◆ **Task description**
Report how many lines in the records below contain the string "digitális". Give only the number.

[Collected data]

☆ ☆ ☆ ☆ ☆ ☆ ☆

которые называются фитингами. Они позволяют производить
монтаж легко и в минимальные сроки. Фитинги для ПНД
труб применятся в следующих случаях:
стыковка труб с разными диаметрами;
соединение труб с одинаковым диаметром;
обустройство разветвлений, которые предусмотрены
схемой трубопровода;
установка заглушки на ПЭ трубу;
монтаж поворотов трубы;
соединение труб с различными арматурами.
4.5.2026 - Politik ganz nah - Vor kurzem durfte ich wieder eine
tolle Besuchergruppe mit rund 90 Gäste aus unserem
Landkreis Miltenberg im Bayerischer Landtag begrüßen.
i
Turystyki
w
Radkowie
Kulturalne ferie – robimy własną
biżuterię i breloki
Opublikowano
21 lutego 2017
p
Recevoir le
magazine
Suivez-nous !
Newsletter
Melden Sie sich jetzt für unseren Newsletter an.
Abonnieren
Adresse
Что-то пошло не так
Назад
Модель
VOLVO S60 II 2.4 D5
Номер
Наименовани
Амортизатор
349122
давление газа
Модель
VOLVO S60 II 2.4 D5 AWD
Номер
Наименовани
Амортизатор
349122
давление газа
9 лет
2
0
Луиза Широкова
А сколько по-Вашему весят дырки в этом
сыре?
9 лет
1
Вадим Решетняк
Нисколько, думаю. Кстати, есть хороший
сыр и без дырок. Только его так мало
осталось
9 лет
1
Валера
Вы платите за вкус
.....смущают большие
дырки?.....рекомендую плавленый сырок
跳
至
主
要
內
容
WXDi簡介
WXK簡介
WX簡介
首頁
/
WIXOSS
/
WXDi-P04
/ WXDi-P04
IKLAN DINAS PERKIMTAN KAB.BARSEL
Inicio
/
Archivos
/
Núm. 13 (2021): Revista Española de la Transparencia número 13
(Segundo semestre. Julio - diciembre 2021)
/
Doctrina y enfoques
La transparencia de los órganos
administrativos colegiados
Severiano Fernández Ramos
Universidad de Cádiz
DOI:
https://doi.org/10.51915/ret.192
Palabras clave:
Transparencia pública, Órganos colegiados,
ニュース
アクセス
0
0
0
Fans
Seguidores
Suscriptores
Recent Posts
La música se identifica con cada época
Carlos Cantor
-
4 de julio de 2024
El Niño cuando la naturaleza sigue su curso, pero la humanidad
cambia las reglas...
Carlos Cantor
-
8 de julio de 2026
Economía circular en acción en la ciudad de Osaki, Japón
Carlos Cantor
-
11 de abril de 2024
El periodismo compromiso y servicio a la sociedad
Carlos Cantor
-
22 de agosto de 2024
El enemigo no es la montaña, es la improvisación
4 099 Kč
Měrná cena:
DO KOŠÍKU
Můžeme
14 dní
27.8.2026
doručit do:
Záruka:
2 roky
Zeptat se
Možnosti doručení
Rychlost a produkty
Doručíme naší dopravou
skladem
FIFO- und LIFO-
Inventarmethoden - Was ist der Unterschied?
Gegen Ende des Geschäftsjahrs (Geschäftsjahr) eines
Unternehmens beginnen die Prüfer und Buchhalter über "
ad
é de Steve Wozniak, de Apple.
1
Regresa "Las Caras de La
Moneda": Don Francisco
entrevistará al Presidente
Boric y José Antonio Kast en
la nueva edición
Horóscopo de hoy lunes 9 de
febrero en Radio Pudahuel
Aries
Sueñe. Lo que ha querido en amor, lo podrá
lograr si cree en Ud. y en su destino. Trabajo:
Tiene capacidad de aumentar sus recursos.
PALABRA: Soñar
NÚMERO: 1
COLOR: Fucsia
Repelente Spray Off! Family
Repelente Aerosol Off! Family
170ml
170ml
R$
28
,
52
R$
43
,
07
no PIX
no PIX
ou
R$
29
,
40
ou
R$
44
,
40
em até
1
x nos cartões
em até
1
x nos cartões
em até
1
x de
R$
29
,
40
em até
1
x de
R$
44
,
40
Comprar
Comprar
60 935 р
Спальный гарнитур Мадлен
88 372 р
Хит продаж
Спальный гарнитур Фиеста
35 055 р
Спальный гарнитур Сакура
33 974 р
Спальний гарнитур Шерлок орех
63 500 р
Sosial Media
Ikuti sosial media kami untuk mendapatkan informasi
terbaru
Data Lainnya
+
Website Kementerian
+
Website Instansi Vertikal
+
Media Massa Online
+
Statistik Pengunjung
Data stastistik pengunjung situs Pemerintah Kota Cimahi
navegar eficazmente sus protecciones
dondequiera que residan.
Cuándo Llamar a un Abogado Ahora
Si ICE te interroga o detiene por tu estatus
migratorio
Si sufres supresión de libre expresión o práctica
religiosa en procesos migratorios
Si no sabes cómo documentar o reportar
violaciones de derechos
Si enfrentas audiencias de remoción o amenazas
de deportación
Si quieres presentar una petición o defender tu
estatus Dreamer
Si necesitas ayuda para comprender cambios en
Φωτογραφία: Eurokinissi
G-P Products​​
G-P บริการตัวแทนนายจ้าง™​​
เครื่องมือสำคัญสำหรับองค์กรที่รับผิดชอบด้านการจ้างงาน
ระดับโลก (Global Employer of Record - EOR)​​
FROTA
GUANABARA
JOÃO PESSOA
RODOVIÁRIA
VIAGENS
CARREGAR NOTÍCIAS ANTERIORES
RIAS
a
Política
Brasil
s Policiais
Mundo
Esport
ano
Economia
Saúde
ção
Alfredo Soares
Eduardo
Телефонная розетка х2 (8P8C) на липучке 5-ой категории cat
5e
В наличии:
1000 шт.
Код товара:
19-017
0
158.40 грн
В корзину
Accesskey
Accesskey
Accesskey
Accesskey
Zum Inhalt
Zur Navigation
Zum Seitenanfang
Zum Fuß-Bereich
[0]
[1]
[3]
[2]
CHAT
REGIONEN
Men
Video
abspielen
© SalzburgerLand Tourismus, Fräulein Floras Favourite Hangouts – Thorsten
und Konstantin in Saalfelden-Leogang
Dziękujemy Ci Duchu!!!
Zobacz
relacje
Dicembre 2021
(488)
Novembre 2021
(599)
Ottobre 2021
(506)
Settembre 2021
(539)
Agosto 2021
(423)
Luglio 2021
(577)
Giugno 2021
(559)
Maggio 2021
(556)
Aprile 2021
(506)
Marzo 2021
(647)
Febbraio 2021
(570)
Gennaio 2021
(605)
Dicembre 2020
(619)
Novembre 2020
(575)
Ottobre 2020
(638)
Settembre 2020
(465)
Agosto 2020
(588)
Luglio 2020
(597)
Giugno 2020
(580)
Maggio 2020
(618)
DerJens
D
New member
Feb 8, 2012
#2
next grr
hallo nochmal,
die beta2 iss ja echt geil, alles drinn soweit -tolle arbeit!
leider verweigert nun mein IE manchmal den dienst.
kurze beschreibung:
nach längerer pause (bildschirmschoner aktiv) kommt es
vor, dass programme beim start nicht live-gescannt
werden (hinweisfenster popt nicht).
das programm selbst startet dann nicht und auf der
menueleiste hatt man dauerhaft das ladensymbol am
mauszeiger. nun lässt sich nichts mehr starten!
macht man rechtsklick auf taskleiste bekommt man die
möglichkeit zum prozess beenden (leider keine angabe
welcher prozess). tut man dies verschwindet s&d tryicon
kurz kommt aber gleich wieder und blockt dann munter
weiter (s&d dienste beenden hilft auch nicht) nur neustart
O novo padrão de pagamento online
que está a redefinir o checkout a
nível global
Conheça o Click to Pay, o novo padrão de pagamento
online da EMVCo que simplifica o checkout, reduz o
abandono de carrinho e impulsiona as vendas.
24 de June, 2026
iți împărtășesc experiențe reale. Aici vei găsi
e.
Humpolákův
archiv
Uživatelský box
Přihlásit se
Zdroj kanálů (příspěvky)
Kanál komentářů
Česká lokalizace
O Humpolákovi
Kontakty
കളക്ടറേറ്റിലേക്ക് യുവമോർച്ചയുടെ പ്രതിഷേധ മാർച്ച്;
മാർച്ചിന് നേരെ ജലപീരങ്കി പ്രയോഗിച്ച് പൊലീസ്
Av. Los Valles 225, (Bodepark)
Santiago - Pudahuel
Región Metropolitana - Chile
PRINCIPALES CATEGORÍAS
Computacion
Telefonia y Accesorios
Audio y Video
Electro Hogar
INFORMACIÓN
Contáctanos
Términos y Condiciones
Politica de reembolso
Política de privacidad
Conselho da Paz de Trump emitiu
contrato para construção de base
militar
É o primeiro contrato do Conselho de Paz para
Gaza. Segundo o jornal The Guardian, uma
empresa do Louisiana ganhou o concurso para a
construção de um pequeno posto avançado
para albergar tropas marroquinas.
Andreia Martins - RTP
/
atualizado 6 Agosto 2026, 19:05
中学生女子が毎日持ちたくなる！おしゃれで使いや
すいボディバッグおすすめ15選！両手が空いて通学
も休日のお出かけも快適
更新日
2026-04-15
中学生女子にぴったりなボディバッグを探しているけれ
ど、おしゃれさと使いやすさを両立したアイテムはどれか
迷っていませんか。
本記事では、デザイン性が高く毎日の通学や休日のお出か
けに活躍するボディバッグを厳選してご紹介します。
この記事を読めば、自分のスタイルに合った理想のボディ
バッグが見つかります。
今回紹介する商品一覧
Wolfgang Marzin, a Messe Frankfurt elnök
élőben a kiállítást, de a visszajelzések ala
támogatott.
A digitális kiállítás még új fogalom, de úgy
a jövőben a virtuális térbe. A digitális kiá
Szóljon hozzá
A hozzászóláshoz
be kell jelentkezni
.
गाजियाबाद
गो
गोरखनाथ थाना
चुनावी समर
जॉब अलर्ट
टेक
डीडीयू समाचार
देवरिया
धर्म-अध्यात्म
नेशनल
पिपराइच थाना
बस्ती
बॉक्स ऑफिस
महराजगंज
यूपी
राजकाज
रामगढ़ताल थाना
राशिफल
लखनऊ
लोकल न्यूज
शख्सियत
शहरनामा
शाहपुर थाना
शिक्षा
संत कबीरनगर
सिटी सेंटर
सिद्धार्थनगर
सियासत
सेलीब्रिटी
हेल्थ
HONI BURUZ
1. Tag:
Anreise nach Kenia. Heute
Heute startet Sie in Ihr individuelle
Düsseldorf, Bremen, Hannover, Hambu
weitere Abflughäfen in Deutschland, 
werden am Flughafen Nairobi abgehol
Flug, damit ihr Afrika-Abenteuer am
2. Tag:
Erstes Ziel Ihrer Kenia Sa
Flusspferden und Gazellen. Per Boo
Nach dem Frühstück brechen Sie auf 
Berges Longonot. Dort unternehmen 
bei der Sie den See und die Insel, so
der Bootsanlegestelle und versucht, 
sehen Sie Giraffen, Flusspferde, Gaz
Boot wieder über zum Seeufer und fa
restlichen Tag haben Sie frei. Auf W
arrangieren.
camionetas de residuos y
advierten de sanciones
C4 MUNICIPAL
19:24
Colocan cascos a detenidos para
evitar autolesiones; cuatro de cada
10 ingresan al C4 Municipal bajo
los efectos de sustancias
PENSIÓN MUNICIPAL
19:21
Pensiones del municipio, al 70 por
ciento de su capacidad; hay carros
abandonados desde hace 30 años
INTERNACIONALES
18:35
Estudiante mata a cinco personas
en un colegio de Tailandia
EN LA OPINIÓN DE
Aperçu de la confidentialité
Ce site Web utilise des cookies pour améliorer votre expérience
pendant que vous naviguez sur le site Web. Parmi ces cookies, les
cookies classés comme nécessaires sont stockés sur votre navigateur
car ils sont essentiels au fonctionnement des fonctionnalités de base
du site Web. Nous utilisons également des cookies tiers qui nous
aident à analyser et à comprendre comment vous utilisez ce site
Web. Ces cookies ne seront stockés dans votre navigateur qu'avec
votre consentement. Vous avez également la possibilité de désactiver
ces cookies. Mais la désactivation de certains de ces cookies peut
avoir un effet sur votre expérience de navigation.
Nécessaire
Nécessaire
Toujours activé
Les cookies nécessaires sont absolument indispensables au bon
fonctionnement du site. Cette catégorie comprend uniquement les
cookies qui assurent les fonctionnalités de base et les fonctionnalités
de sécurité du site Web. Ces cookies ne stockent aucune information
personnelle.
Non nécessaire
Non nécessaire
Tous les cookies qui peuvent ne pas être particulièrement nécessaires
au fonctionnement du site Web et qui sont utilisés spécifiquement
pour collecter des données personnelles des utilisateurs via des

☆ ☆ ☆ ☆ ☆ ☆ ☆

◆ **Solution to this task**
2